Adobe has announced that, from now on, the only way to get Creative Suite is via the cloud. That’s right, no more boxed versions of CS – you get it via the Internet or no Photoshop or Illustrator for you. Many people are wondering how this is going to work in the real world, myself included.
Related article: The Register: Adobe kills Creative Suite – all future features online only
I’ll preface this by noting that I’ve worked with graphic designers throughout my career, and do web design myself. These are tools I use, so I’m more than a little concerned about what this is going to entail. I have my doubts as to whether making CS exclusively cloud is such a great idea.
I can’t help but think of all the graphic designers I know who are still using older versions of CS, either because they can’t afford to upgrade their computers or because they have client requirements that can only be met with older versions.

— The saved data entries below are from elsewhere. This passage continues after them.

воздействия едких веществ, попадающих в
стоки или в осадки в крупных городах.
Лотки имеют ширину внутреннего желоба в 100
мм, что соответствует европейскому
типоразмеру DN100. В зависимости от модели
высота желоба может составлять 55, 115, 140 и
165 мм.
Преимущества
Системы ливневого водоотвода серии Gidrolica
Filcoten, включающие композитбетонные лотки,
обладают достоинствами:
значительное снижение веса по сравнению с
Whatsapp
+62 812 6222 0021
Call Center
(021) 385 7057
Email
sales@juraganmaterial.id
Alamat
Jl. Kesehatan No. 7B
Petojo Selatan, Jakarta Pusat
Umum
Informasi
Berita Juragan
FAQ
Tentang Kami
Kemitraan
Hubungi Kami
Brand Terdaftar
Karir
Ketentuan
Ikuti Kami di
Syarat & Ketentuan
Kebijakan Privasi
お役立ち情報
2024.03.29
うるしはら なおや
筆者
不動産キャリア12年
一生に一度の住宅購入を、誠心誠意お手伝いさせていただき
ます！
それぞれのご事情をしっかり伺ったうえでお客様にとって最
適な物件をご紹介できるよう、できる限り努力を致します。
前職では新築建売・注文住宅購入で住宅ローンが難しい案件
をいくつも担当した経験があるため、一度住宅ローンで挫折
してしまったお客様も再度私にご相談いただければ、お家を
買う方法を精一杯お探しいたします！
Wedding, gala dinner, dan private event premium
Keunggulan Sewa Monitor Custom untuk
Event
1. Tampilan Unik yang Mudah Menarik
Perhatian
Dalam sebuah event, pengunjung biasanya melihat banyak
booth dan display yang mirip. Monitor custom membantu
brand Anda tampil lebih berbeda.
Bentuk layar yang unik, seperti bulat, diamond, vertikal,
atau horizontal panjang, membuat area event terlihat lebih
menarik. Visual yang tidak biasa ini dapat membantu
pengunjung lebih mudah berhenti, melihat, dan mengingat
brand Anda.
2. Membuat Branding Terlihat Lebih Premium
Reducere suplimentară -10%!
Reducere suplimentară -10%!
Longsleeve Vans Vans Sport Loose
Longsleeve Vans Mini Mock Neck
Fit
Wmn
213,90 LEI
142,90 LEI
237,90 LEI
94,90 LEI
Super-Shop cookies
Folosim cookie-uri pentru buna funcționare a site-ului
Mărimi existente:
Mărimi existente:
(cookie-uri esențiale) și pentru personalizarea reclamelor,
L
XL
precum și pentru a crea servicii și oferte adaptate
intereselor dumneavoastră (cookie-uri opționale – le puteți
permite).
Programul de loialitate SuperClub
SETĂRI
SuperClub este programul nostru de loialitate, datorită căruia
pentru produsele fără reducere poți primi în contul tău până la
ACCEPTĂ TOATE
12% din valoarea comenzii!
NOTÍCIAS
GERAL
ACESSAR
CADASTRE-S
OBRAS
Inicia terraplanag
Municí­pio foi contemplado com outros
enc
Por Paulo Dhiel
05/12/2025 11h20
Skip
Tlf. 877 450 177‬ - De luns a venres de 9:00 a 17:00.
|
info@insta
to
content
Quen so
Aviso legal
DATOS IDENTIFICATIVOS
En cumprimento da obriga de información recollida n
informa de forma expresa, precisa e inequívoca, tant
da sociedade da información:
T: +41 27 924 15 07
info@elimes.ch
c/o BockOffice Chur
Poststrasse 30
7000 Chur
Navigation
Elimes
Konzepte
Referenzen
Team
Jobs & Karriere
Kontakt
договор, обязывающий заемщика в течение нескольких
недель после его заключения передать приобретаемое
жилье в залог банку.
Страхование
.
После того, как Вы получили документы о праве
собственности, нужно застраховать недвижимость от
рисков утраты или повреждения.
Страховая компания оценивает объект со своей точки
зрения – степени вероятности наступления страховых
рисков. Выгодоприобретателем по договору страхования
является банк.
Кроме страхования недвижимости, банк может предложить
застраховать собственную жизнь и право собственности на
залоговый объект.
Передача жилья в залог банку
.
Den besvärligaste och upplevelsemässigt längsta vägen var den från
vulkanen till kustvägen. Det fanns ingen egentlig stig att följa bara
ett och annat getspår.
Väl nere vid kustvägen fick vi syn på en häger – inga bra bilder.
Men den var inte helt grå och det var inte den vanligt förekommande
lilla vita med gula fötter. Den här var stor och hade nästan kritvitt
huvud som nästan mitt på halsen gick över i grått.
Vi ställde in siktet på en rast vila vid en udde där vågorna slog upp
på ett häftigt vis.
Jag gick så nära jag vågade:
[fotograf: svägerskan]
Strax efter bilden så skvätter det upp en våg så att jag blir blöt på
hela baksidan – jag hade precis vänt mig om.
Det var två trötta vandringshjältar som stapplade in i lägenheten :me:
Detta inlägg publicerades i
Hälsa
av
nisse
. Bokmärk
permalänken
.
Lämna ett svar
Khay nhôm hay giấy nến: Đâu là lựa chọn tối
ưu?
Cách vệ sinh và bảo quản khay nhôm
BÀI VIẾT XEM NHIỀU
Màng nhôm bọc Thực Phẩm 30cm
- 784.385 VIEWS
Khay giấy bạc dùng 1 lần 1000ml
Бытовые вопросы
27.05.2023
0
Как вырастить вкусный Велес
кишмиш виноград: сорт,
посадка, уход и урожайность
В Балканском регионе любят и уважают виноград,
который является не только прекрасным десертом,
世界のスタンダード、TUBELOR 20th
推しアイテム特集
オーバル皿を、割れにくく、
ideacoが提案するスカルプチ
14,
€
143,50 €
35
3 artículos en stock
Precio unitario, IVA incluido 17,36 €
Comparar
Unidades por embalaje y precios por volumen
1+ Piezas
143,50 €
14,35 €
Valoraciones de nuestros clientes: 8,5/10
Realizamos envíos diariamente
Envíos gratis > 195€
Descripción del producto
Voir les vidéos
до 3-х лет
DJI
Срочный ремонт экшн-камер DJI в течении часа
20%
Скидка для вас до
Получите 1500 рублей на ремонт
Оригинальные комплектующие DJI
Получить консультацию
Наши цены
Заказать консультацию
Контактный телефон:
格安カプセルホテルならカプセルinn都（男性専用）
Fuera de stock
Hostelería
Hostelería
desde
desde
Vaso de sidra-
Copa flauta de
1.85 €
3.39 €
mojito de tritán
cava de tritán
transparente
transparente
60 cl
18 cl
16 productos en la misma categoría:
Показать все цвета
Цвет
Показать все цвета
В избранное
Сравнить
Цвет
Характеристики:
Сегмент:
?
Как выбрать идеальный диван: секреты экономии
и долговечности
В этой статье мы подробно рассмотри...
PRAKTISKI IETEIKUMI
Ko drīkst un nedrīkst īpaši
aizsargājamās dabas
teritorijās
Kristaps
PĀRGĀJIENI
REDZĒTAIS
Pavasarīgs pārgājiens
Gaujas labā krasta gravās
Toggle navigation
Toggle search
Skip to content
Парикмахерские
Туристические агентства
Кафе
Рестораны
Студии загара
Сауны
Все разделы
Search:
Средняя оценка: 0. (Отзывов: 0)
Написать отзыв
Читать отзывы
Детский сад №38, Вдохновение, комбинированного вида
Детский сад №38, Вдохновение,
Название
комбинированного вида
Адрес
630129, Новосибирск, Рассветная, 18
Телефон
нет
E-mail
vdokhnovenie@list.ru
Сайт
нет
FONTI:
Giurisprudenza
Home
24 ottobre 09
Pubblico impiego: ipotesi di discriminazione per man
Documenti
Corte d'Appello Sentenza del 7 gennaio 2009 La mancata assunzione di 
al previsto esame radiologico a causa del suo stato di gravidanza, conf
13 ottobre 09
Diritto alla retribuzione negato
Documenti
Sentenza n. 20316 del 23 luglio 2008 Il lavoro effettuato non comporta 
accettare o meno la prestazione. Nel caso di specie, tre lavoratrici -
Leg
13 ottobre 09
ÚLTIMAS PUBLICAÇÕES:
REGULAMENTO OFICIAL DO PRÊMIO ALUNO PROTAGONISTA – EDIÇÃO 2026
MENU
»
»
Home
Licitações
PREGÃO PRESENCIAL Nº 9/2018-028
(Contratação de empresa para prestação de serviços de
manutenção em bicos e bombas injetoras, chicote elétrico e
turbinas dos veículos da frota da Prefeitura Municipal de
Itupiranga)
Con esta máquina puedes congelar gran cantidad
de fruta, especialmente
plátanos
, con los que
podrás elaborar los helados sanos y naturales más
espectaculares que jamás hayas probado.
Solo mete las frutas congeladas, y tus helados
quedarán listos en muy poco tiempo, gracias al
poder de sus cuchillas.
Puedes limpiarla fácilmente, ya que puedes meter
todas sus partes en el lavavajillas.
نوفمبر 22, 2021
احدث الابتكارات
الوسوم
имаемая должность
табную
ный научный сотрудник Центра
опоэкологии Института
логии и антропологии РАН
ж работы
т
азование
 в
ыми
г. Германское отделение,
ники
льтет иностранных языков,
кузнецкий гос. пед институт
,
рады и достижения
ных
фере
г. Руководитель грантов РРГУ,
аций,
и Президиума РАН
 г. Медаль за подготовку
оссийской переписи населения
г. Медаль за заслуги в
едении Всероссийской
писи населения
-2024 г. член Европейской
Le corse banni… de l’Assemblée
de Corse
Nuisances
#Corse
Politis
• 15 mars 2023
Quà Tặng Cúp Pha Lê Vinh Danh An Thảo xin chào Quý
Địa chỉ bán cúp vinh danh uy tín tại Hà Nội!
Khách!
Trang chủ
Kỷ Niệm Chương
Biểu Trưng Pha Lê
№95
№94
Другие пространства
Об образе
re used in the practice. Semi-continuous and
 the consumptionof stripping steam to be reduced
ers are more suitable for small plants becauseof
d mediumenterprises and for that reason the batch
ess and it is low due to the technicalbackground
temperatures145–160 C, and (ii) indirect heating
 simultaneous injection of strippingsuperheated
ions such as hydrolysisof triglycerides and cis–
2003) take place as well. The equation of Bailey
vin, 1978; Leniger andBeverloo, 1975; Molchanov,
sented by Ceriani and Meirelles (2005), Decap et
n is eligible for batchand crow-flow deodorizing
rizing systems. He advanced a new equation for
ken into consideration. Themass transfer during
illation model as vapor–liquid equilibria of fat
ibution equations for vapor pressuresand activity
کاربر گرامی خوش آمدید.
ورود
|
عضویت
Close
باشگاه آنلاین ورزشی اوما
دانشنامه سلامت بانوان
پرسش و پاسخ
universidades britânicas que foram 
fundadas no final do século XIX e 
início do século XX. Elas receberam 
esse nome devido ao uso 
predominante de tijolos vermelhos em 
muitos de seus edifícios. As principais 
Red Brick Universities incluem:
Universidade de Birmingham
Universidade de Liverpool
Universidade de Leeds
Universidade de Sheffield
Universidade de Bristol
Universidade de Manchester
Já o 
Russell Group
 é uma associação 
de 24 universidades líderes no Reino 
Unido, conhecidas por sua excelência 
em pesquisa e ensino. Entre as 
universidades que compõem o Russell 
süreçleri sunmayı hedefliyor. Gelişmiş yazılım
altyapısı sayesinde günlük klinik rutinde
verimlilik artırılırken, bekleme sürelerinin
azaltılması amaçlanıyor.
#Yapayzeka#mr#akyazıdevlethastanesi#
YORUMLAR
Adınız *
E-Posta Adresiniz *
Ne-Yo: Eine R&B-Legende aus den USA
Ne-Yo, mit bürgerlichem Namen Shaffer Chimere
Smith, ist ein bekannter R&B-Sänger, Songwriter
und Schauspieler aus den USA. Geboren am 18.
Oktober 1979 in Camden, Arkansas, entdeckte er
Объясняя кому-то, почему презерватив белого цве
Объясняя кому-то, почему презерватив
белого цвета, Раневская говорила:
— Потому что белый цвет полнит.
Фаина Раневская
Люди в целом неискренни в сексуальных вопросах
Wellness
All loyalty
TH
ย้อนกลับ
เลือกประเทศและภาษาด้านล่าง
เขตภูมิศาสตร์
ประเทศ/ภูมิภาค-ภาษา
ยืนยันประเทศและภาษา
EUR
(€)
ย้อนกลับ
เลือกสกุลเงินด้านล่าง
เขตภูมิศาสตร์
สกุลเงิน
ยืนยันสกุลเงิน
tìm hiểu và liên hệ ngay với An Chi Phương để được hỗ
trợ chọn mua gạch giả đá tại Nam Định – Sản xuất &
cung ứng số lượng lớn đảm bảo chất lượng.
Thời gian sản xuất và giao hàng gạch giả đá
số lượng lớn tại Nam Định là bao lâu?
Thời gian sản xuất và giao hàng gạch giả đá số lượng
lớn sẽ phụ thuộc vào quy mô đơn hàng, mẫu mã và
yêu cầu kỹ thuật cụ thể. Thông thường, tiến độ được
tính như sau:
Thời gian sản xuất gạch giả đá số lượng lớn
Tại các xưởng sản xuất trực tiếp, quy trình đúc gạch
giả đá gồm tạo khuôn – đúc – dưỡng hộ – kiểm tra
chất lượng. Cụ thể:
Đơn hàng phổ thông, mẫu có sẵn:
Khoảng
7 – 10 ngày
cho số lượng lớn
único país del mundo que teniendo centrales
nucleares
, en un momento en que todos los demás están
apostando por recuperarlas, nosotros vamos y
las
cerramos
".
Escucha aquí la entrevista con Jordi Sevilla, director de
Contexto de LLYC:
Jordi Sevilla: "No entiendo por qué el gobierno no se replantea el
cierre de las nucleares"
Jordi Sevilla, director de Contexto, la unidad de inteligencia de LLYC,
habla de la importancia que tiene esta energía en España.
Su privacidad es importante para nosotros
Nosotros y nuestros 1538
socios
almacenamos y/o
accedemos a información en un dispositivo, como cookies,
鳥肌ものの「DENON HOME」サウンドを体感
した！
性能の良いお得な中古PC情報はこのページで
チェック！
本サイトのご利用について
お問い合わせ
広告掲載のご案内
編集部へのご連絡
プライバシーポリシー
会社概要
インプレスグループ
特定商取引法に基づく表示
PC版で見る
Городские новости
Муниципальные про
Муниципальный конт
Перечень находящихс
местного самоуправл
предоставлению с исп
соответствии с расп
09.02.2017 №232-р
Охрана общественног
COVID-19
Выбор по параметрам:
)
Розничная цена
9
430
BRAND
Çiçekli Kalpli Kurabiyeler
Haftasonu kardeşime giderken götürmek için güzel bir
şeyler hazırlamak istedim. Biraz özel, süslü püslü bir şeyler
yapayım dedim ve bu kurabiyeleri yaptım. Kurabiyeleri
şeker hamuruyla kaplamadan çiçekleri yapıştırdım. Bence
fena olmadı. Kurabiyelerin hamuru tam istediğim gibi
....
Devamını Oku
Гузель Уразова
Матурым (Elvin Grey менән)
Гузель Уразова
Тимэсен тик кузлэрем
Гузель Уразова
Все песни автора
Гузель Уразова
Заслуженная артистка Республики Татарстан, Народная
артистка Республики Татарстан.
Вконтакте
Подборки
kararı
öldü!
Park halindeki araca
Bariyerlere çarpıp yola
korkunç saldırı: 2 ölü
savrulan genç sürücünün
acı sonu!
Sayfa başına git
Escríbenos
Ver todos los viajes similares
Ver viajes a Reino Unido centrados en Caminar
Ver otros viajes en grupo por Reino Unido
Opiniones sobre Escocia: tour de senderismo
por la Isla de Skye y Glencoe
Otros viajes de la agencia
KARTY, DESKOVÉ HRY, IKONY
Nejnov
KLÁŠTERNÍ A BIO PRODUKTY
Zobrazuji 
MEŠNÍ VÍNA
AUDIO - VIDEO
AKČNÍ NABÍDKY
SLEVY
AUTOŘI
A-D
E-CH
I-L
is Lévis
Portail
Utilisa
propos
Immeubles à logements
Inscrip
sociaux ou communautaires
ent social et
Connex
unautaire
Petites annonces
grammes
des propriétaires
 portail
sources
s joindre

Bear in mind, a graphic designer’s computer is not a $500 PC. (Or, it shouldn’t be.) Most of them use Macs because it’s the standard in graphic design. Yes, Macs are more expensive, but in my experience they last longer than those bargain basement PCs. Those who use PCs use the super-high-end models. Why? Because that’s the kind of processing power you need if you’re doing 3D rendering or serious layout.
But graphic designers are poor sods like the rest of us who can’t afford to buy a new computer every five seconds. This means there are a ton of graphic designers out there with slightly or more-than-slightly obsolete computers using old versions of Adobe CS to make a living.
They need those boxed versions of CS. If their computers die, they can’t just go buy a new one. Maybe they have to scrape up the money for a new hard drive and pray the computer holds together until they get paid for their current gig. Maybe they have this one client who absolutely refuses to use anything but Photoshop 6 and insists upon files in that format – and they’d love to tell this particular client to jump out a window only it’s their most lucrative contract and they need to pay rent.
Similarly, I know a lot of graphic designers whose Internet connections are far from always-on. Have you heard about the PR gaffe about Microsoft Xbox and the always-on connection? I happen to live relatively near Janesville, Wisconsin (the town mentioned in Microsoft’s PR gaffe) and there are plenty of people around here who do not have reliable Internet access.
If Adobe CS is cloud-only, what happens to graphic designers if their Internet connection dies? Because right now, if their Internet connections are down they can still Photoshop all they like and send files to their clients on CD, if it really comes down to it.
Now, if you read Adobe’s FAQ they make it clear you can use your software offline. But personally, I don’t trust that. They don’t even call it Creative Suite anymore – it’s Creative Cloud. What if there’s some special filter you need that they decide to make online only? What if your licensing gets screwed up and you need the connection to re-enable the software? I’m sure the graphic designers out there can tell you the number of times they’ve had to contact Adobe to fix licensing issues. Let me put it this way… it’s enough of a problem that Adobe has a Licensing Repair Tool.
I can tell you what it’s like to have software that requires the Internet for full functionality because, putting on my gamer hat for a moment, I have a video game I play (Might & Magic Heroes VI) that Ubisoft REALLY REALLY wants you to play online. You can play it offline, but you’re prohibited from using certain spells or abilities. In other words if you want to play offline you have to put up with a limited version. This could quite easily happen to Creative Suite, if it hasn’t already.
(May I note that Ubisoft just had a major outage that prevented Might & Magic Heroes VI fans from using the program? Didn’t affect me. I play offline.)
I’m also concerned about costs of Creative Suite… er, Cloud. On the face of it, $50 a month seems reasonable compared to $1,500-$3,000+ for upgrades or new versions, right? Well… maybe, until they start upselling. How soon does this become like in-app purchases? You get the basic game free but if you want to be able to play more than a crippled edition you have to buy the in-game purchases. Will $50 a month become $50 a month plus $20 for these filters and $15 for those filters and $25 to be able to export to a particular file type?
Okay, my graphic design peeps, sing out: What do you think of Adobe’s decision to move CS exclusively to the cloud? Will you be grabbing a boxed copy of CS6 while they last?
One thought on “Adobe’s Moved Creative Suite Exclusively To The Cloud. Is This Good Or Bad?”
Apparently I’m not the only one with doubts about this – there is a petition 9,000 strong and counting although, as this article points out, that doesn’t necessarily mean Adobe will change their minds.